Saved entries
━━━━━━
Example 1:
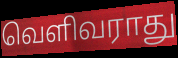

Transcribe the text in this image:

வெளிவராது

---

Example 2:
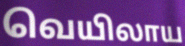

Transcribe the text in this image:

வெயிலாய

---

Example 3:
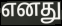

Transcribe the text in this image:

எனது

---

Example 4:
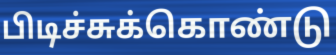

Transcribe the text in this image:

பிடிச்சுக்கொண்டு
━━━━━━
◆ ASSIGNED TASK ◆
Omit the pictures and copy the records above exactly.

◆ OUTPUT FOR THIS TASK ◆
Example 1:

Transcribe the text in this image:

வெளிவராது

---

Example 2:

Transcribe the text in this image:

வெயிலாய

---

Example 3:

Transcribe the text in this image:

எனது

---

Example 4:

Transcribe the text in this image:

பிடிச்சுக்கொண்டு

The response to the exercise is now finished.